- [Try it]: Word for word, print each record, dropping any image it holds.

:: Given entries ::

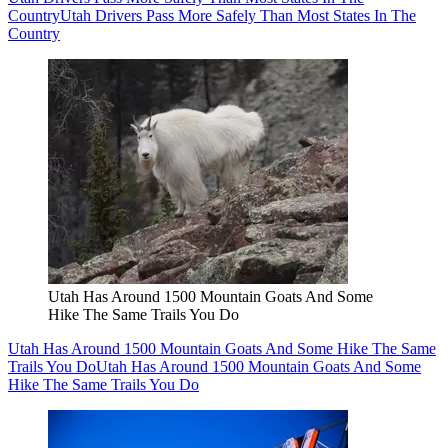
Country
Utah Drivers Pass More Safely Than Most States In The
Country
Utah Has Around 1500 Mountain Goats And Some
Hike The Same Trails You Do
Utah Has Around 1500 Mountain Goats And Some Hike The Same
Trails You Do
Utah Has Around 1500 Mountain Goats And Some
Hike The Same Trails You Do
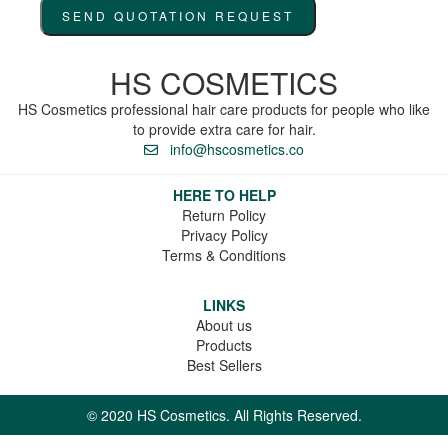
SEND QUOTATION REQUEST
HS COSMETICS
HS Cosmetics professional hair care products for people who like
to provide extra care for hair.
info@hscosmetics.co
HERE TO HELP
Return Policy
Privacy Policy
Terms & Conditions
LINKS
About us
Products
Best Sellers
© 2020 HS Cosmetics. All Rights Reserved.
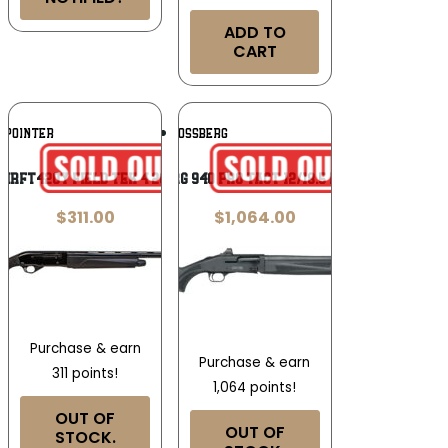
ADD TO
CART
Add To
Add To
POINTER
MOSSBERG
Wishlist
Wishlist
KIRFT420Y Field Tek 4 20 Gauge 3″
MOSSBERG 940 PRO TACT 12/18.5 HOLOSUN
$
311.00
$
1,064.00
Purchase & earn
Purchase & earn
311 points!
1,064 points!
OUT OF
OUT OF
STOCK.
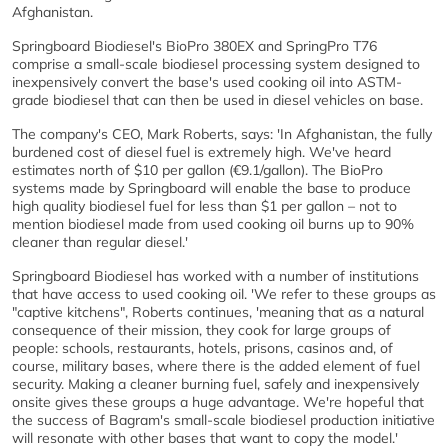
Afghanistan.
Springboard Biodiesel's BioPro 380EX and SpringPro T76
comprise a small-scale biodiesel processing system designed to
inexpensively convert the base's used cooking oil into ASTM-
grade biodiesel that can then be used in diesel vehicles on base.
The company's CEO, Mark Roberts, says: 'In Afghanistan, the fully
burdened cost of diesel fuel is extremely high. We've heard
estimates north of $10 per gallon (€9.1/gallon). The BioPro
systems made by Springboard will enable the base to produce
high quality biodiesel fuel for less than $1 per gallon – not to
mention biodiesel made from used cooking oil burns up to 90%
cleaner than regular diesel.'
Springboard Biodiesel has worked with a number of institutions
that have access to used cooking oil. 'We refer to these groups as
"captive kitchens", Roberts continues, 'meaning that as a natural
consequence of their mission, they cook for large groups of
people: schools, restaurants, hotels, prisons, casinos and, of
course, military bases, where there is the added element of fuel
security. Making a cleaner burning fuel, safely and inexpensively
onsite gives these groups a huge advantage. We're hopeful that
the success of Bagram's small-scale biodiesel production initiative
will resonate with other bases that want to copy the model.'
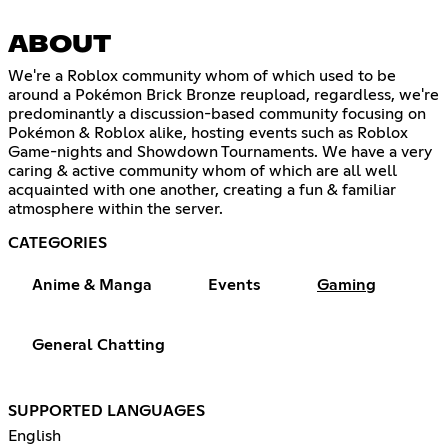
ABOUT
We're a Roblox community whom of which used to be
around a Pokémon Brick Bronze reupload, regardless, we're
predominantly a discussion-based community focusing on
Pokémon & Roblox alike, hosting events such as Roblox
Game-nights and Showdown Tournaments. We have a very
caring & active community whom of which are all well
acquainted with one another, creating a fun & familiar
atmosphere within the server.
CATEGORIES
Anime & Manga
Events
Gaming
General Chatting
SUPPORTED LANGUAGES
English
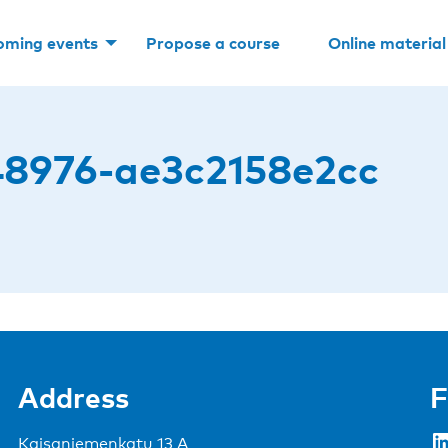
oming events
Propose a course
Online material
8976-ae3c2158e2cc
Address
F
LinkedIn
Kaisaniemenkatu 13 A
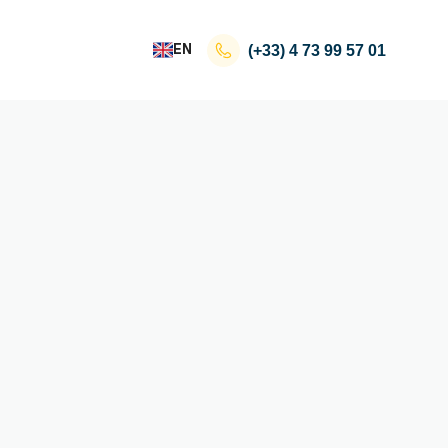
EN
(+33)
4 73 99 57 01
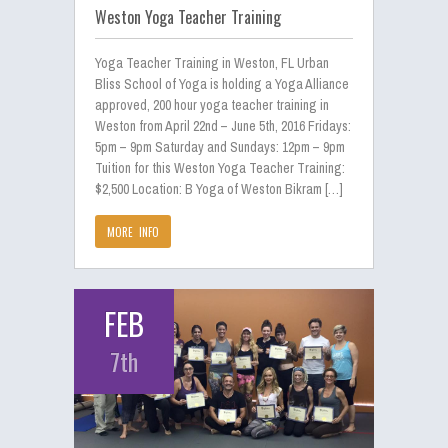
Weston Yoga Teacher Training
Yoga Teacher Training in Weston, FL Urban
Bliss School of Yoga is holding a Yoga Alliance
approved, 200 hour yoga teacher training in
Weston from April 22nd – June 5th, 2016 Fridays:
5pm – 9pm Saturday and Sundays: 12pm – 9pm
Tuition for this Weston Yoga Teacher Training:
$2,500 Location: B Yoga of Weston Bikram […]
MORE INFO
FEB
7th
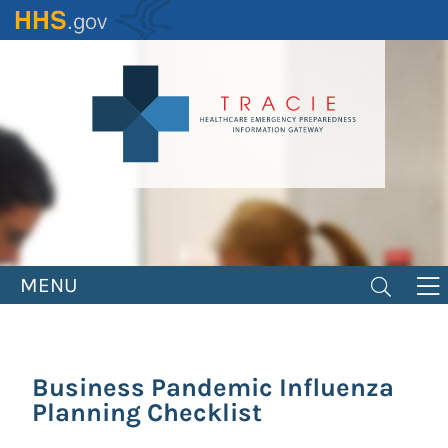
Skip
to
main
content
MENU
Business Pandemic Influenza
Planning Checklist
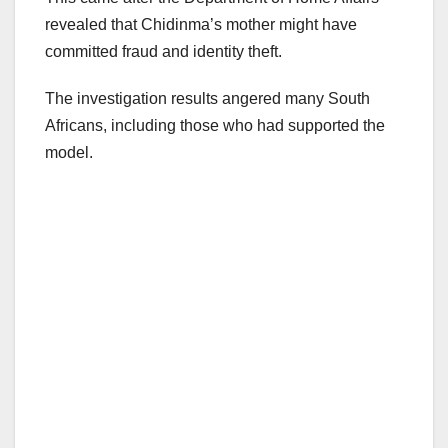
revealed that Chidinma’s mother might have
committed fraud and identity theft.
The investigation results angered many South
Africans, including those who had supported the
model.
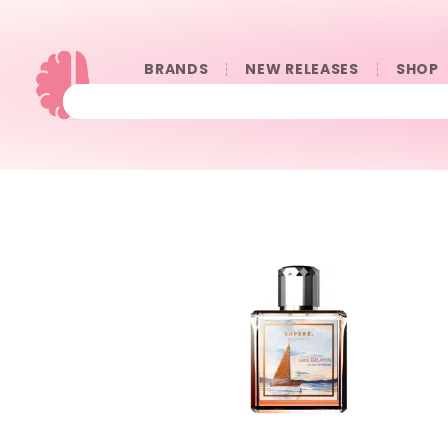
BRANDS
NEW RELEASES
SHOP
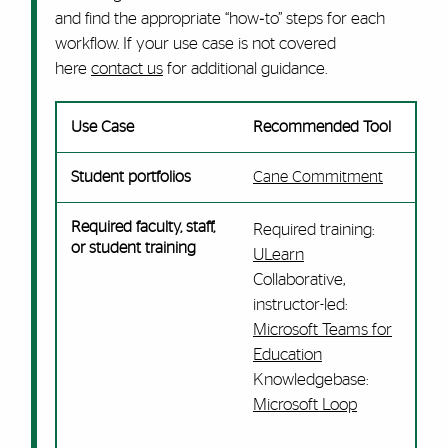
and find the appropriate “how‑to” steps for each
workflow. If your use case is not covered
here
contact us
for additional guidance.
Use Case
Recommended Tool
Student portfolios
Cane Commitment
Required faculty, staff,
Required training:
or student training
ULearn
Collaborative,
instructor-led:
Microsoft Teams for
Education
Knowledgebase:
Microsoft Loop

:::

- [Response to this exercise]:
Country
Utah Drivers Pass More Safely Than Most States In The
Country
Utah Has Around 1500 Mountain Goats And Some
Hike The Same Trails You Do
Utah Has Around 1500 Mountain Goats And Some Hike The Same
Trails You Do
Utah Has Around 1500 Mountain Goats And Some
Hike The Same Trails You Do
SEND QUOTATION REQUEST
HS COSMETICS
HS Cosmetics professional hair care products for people who like
to provide extra care for hair.
info@hscosmetics.co
HERE TO HELP
Return Policy
Privacy Policy
Terms & Conditions
LINKS
About us
Products
Best Sellers
© 2020 HS Cosmetics. All Rights Reserved.
ADD TO
CART
Add To
Add To
POINTER
MOSSBERG
Wishlist
Wishlist
KIRFT420Y Field Tek 4 20 Gauge 3″
MOSSBERG 940 PRO TACT 12/18.5 HOLOSUN
$
311.00
$
1,064.00
Purchase & earn
Purchase & earn
311 points!
1,064 points!
OUT OF
OUT OF
STOCK.
Afghanistan.
Springboard Biodiesel's BioPro 380EX and SpringPro T76
comprise a small-scale biodiesel processing system designed to
inexpensively convert the base's used cooking oil into ASTM-
grade biodiesel that can then be used in diesel vehicles on base.
The company's CEO, Mark Roberts, says: 'In Afghanistan, the fully
burdened cost of diesel fuel is extremely high. We've heard
estimates north of $10 per gallon (€9.1/gallon). The BioPro
systems made by Springboard will enable the base to produce
high quality biodiesel fuel for less than $1 per gallon – not to
mention biodiesel made from used cooking oil burns up to 90%
cleaner than regular diesel.'
Springboard Biodiesel has worked with a number of institutions
that have access to used cooking oil. 'We refer to these groups as
"captive kitchens", Roberts continues, 'meaning that as a natural
consequence of their mission, they cook for large groups of
people: schools, restaurants, hotels, prisons, casinos and, of
course, military bases, where there is the added element of fuel
security. Making a cleaner burning fuel, safely and inexpensively
onsite gives these groups a huge advantage. We're hopeful that
the success of Bagram's small-scale biodiesel production initiative
will resonate with other bases that want to copy the model.'
ABOUT
We're a Roblox community whom of which used to be
around a Pokémon Brick Bronze reupload, regardless, we're
predominantly a discussion-based community focusing on
Pokémon & Roblox alike, hosting events such as Roblox
Game-nights and Showdown Tournaments. We have a very
caring & active community whom of which are all well
acquainted with one another, creating a fun & familiar
atmosphere within the server.
CATEGORIES
Anime & Manga
Events
Gaming
General Chatting
SUPPORTED LANGUAGES
English
oming events
Propose a course
Online material
8976-ae3c2158e2cc
Address
F
LinkedIn
Kaisaniemenkatu 13 A
EN
(+33)
4 73 99 57 01
Weston Yoga Teacher Training
Yoga Teacher Training in Weston, FL Urban
Bliss School of Yoga is holding a Yoga Alliance
approved, 200 hour yoga teacher training in
Weston from April 22nd – June 5th, 2016 Fridays:
5pm – 9pm Saturday and Sundays: 12pm – 9pm
Tuition for this Weston Yoga Teacher Training:
$2,500 Location: B Yoga of Weston Bikram […]
MORE INFO
FEB
7th
Skip
to
main
content
MENU
Business Pandemic Influenza
Planning Checklist
revealed that Chidinma’s mother might have
committed fraud and identity theft.
The investigation results angered many South
Africans, including those who had supported the
model.
BRANDS
NEW RELEASES
SHOP
and find the appropriate “how‑to” steps for each
workflow. If your use case is not covered
here
contact us
for additional guidance.
Use Case
Recommended Tool
Student portfolios
Cane Commitment
Required faculty, staff,
Required training:
or student training
ULearn
Collaborative,
instructor-led:
Microsoft Teams for
Education
Knowledgebase:
Microsoft Loop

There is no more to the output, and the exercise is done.